Dive Brief:
- Global businesses rejected 6.95% of the total of 272 million invoices received during the first quarter, compared to 1.86% during the year-earlier period, according to an analysis of invoices by Basware, a Helsinki, Finland-based financial automation company.
- The rise in rejections roughly coincides with the start of the U.S. trade war — initially kicked off about a third of the way through the quarter by President Donald Trump in February — which complicates the invoice process as rate fluctuations and changes in prices require additional administration that needs to be reflected in invoices, according to a release on the findings of the analysis reviewed by CFO Dive.
- “The U.S. tariff situation is creating stress in an unintended place — finance operations and specifically invoice processing,” Jason Kurtz, CEO of Basware said in a statement included in the release. “Similar to the supply chain disruption experienced during the pandemic, it suggests companies are using payment delays as a financial buffer against economic uncertainty.”
Dive Insight:
Days sales outstanding, or the average number of days it takes a company to get paid for a sale, is a measure of cash flow health that is closely watched by CFOs and accounts receivable professionals.
On the other side of the table are companies that are vetting invoices before paying them, sometimes declining for good reason to pay based on a variety of administrative or business concerns. These include incorrect purchase order numbers, missing tax information or regulatory discrepancies, disagreements over billed amounts, or suspicious vendor information, according to Basware.

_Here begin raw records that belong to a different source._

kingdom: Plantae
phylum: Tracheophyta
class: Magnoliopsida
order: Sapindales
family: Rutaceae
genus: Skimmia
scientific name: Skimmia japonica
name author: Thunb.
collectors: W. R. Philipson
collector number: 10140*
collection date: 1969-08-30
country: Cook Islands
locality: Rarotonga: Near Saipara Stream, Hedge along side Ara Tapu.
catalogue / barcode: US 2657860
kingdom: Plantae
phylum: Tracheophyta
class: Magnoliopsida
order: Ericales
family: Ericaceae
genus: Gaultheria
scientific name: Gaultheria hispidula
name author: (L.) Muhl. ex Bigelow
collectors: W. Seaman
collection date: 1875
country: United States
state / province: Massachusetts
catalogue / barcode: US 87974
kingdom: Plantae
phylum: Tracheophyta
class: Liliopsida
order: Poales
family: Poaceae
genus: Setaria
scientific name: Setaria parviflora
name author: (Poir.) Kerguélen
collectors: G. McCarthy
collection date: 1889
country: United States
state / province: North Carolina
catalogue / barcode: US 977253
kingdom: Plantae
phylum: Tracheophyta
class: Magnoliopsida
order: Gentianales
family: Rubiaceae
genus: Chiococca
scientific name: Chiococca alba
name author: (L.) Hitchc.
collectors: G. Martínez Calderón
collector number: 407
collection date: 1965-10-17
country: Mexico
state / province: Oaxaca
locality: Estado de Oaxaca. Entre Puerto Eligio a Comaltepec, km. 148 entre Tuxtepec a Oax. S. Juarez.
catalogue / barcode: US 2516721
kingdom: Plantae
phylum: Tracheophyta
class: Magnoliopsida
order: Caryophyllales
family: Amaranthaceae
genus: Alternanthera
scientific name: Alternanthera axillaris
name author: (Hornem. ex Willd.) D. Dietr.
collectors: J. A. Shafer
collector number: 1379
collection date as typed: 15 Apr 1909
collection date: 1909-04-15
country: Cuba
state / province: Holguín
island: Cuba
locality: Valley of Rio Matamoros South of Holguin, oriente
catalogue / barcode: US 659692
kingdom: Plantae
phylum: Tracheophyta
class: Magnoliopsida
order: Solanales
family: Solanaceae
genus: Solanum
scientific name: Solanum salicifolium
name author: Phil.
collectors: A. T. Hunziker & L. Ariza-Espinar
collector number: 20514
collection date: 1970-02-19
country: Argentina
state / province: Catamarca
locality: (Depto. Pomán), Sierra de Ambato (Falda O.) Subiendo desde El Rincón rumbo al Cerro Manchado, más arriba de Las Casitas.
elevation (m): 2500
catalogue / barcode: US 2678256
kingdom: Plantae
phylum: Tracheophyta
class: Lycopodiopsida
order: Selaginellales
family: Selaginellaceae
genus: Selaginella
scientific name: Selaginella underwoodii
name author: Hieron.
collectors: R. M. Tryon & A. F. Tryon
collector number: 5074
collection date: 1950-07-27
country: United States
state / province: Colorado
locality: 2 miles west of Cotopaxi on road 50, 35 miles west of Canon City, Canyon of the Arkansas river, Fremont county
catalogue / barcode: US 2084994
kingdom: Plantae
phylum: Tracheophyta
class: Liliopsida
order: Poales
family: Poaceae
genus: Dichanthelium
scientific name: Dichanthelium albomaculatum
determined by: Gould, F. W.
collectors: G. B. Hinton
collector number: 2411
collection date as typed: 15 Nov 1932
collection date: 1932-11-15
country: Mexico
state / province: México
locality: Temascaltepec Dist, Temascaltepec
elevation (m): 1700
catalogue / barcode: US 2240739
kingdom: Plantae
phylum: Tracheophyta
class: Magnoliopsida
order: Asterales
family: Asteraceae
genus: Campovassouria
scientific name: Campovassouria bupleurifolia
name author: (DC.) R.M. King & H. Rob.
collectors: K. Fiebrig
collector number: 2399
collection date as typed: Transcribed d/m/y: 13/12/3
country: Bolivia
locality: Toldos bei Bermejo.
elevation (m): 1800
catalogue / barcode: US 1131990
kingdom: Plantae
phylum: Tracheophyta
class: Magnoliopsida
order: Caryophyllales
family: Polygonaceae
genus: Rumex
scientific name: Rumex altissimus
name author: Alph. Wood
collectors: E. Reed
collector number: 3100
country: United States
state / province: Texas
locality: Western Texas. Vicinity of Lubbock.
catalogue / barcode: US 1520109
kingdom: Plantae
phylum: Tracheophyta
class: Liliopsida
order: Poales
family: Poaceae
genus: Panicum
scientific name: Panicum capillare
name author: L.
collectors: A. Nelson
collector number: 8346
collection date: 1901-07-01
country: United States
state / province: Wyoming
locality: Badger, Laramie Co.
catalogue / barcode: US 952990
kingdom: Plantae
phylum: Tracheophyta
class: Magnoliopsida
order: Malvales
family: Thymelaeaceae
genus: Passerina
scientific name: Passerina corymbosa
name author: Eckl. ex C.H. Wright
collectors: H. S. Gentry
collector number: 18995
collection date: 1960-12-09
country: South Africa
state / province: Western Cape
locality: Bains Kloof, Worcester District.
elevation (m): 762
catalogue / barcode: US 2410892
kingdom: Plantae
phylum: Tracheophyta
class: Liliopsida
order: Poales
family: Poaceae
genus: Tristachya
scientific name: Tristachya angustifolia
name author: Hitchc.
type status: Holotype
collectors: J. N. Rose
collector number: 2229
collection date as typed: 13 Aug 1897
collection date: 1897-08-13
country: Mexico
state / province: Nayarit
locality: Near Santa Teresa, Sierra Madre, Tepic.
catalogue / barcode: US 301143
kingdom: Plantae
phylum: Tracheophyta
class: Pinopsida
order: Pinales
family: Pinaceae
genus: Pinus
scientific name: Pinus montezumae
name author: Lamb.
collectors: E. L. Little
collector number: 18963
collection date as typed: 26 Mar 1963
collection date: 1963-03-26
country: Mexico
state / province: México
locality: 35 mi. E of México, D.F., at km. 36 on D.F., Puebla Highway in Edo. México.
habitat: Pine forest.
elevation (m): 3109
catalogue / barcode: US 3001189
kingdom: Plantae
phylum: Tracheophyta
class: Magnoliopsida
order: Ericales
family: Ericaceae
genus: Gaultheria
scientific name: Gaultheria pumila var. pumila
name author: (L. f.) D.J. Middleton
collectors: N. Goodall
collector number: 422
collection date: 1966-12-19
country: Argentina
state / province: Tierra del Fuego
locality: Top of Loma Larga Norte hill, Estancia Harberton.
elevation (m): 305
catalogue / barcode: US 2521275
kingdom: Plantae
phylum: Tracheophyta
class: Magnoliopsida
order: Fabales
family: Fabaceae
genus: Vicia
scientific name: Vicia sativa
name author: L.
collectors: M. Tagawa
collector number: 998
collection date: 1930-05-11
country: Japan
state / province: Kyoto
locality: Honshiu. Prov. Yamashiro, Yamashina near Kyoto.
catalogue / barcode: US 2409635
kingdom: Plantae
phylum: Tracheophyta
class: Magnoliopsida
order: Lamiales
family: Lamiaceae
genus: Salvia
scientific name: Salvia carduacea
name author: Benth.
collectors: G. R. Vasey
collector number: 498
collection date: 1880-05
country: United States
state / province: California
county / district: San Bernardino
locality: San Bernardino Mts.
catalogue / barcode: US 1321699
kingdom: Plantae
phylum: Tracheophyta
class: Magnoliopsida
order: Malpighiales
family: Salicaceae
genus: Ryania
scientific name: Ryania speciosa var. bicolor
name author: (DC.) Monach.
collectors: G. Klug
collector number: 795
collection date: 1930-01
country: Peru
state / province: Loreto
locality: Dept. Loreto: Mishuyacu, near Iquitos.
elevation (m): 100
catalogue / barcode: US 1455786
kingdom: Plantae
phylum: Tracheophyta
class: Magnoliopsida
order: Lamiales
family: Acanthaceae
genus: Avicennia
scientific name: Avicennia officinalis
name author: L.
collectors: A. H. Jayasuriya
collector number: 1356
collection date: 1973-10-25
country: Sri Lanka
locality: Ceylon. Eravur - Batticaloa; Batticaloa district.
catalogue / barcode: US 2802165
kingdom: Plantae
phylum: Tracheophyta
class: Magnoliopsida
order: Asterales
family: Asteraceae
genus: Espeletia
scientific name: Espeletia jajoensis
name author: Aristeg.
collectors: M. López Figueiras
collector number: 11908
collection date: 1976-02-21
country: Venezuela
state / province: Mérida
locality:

It’s up to businesses to manage their deals and address any true problems driving genuine rejections to avoid long-term damage to relationships between the buyer and suppliers, Kurtz said in an emailed response to questions. “While rejection can result in a delay, it doesn’t mean the supplier won’t eventually be paid,” Kurtz said.
But the spike in rejections suggests that increased rejections are not driven by simple administrative mistakes but rather by some companies that are seeking to renegotiate agreements or blocking payments to stockpile cash, Basware asserts. “It’s a sign that businesses are under significant stress,” Kurtz said.
The findings were included in Basware's Invoice Rejection Analysis, which examined volumes and rejection rates across 272 million invoices throughout 2024 and Q1 2025.